COMO PROCEDER → Escreva a continuação do trecho da resenha sobre a obra de George Andrews, começando logo após a última frase apresentada.

TRECHO DA PÁGINA →
%%
1 Embora o título da obra sugira o desenvolvimento do estudo ao longo do século posterior a abolição da escravidão no Brasil (1888-1988), o que por si só já seria de larga extensão temporal, na realidade, ao iniciar o livro o autor começa com uma fase anterior ao fim oficial do trabalho forçado: o ano de 1800.
2 A pesquisa do autor consiste basicamente na análise da imprensa tanto de origem negra como não negra e operária, documentação oficial (Boletim do Departamento Estadual do Trabalho), registros de duas empresas importantes no início do século em São Paulo: a Fiação, Tecelagem e Estamparia Ipiranga Jafel e a Companhia de Luz e Força Light, ao lado de material originário de clubes e associações negras. Além disso, George Andrews aponta, mas não especifica, cerca de 700 conversas com brasileiros oriundos de diferentes camadas sociais, ao longo de 5 anos, entre RJ e SP. Isto, sem contar a extensa pesquisa bibliográfica que inclui uma abordagem crítica de clássicos sobre o tema como Gilberto Freire e Florestan Fernandes.
3 O autor discorre longamente e apresenta dados estatísticos sobre a não admissão, entre a maioria dos brasileiros, da existência de preconceito racial, ou, no máximo, a aceitação do mesmo para os outros mas não para si próprios.
4 Neste sentido aponte-se a propriedade de transformação da Introdução em Capítulo 1, dada a sua abrangência e extensão.
%%
LINHAS FORNECIDAS →
%%
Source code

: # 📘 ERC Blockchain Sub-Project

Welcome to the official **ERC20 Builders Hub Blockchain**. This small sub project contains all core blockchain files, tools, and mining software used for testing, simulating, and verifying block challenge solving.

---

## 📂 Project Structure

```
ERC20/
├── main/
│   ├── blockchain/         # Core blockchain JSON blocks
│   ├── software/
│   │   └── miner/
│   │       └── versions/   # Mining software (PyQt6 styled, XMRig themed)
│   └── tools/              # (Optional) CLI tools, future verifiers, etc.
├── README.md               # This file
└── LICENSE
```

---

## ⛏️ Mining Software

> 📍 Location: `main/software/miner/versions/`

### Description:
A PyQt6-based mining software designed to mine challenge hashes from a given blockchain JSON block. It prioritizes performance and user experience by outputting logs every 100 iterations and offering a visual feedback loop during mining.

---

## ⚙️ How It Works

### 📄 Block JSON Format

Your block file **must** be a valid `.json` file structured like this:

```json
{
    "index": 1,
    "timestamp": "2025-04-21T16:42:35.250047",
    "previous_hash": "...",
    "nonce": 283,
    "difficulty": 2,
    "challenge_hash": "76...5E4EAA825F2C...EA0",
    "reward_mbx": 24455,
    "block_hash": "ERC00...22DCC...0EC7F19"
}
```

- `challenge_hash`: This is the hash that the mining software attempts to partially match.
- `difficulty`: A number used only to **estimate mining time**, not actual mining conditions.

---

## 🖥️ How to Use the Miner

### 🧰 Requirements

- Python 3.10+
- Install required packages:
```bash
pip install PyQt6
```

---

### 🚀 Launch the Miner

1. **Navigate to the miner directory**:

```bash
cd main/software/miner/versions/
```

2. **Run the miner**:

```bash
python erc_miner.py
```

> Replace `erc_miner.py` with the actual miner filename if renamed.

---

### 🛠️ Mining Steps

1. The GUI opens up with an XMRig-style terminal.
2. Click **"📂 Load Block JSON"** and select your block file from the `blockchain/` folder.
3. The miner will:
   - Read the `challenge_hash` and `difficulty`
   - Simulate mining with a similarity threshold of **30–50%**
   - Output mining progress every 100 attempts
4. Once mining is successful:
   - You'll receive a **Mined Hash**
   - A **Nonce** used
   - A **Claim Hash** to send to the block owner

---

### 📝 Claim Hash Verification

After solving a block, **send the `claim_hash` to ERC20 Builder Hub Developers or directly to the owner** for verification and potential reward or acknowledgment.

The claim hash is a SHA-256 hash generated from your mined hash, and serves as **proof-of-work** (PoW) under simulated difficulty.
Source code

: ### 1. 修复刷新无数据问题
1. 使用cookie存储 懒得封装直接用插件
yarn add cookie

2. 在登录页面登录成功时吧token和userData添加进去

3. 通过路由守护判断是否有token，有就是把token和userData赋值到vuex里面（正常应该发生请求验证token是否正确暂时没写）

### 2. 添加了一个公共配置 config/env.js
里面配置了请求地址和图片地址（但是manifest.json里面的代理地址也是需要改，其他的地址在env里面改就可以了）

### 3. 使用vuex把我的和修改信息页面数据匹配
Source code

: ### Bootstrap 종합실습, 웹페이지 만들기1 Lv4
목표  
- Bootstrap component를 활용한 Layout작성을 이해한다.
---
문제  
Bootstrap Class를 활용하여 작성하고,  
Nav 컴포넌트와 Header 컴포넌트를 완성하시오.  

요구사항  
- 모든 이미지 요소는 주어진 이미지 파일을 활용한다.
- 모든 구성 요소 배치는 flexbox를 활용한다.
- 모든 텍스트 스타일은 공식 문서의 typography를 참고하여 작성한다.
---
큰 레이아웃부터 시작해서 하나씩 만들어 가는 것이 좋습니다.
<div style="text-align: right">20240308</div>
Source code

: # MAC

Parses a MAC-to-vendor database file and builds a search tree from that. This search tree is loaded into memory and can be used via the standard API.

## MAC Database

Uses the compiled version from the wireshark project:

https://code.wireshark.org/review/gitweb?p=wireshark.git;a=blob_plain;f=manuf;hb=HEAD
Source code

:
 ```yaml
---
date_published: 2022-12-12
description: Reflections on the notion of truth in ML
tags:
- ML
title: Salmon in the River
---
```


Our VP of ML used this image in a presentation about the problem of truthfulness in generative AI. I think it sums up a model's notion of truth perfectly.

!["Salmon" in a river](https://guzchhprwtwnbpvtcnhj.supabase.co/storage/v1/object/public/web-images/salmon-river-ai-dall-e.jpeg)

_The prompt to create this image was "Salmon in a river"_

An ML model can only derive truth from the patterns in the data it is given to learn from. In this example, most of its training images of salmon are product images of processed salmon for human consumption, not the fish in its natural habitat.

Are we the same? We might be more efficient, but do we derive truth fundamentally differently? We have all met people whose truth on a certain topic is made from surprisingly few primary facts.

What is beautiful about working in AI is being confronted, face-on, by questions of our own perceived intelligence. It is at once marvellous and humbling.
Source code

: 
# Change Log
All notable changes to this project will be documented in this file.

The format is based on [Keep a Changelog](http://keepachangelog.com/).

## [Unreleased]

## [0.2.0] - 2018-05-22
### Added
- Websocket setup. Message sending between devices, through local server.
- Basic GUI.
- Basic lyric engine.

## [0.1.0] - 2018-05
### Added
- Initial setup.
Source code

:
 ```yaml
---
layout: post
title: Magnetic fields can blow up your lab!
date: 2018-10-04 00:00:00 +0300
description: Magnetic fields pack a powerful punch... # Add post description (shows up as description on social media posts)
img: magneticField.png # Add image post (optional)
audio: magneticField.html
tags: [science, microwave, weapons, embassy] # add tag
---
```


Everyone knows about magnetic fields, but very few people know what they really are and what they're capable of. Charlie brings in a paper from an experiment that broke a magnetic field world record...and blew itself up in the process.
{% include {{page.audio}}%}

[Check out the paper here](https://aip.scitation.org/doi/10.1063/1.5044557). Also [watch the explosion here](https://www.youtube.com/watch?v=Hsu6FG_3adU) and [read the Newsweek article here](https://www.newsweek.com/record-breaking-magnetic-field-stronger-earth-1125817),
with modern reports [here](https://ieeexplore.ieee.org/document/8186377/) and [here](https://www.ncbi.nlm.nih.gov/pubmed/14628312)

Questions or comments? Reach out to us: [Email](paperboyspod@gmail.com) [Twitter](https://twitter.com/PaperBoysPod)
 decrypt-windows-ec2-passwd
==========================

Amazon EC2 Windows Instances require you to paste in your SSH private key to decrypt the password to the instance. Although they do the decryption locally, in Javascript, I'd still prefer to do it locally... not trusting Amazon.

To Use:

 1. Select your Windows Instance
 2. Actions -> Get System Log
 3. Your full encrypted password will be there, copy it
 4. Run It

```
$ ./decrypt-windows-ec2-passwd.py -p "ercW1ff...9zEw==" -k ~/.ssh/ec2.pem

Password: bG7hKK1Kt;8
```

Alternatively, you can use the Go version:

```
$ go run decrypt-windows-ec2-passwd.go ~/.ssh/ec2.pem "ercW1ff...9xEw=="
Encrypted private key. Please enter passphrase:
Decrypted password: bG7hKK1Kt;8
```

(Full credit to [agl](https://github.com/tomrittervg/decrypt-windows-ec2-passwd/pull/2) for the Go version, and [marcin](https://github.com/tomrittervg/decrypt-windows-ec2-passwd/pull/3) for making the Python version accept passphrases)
%%
RESPOSTA →
5 Ao longo da obra o autor utiliza largamente esta terminologia para designar elementos de origem negra, em maior ou menor grau. Tem o cuidado, entretanto, de juntar no Apêndice B um estudo sobre a linguagem utilizada no Brasil para a definição dos lermos negros, brancos, mulatos, mestiços.
6 Embora o autor não o faça, toma-se aqui a liberdade de inferir o conceito desenvolvido pela profa. Marilena Chauí em "O discurso competente", in Cultura e democracia: o discurso competente e outras falas. SP, Cortez, 1989, p. 3-13. [ Links ]
7 E importante assinalar o interesse da documentação apresentada por George Andrews. Entretanto, talvez pela abrangência temporal e pela diversidade (o que, originalmente, não é negativo, em absoluto) e desequilíbrio da documentação, entende-se que esta poderia ser melhor explorada, bem como para outros períodos dever-se-ia apresentar dados semelhantes para um contraponto temporal.
8 Segundo George Andrews, no Brasil, ao contrário dos EUA onde as pessoas não a localizam com exatidão, a data da abolição da escravidão é uma das mais lembradas e comemoradas, sendo que qualquer criança de escola a conhece. É necessário uma ressalva que se faz com o conhecimento da realidade educacional, do ensino de História e do sentido das comemorações no país. Entende-se que o significado das "datas cívicas" no Brasil, não assume aquela conotação respeitosa e formal que se vê assumida em outras nações seja ela ou não fruto de uma mitificação. No caso brasileiro o que se vê é, de modo geral, uma relativização das datas da chamada "história oficial" que assumem importância secundária em relação a outras comemorações como o carnaval ou algumas festas religiosas.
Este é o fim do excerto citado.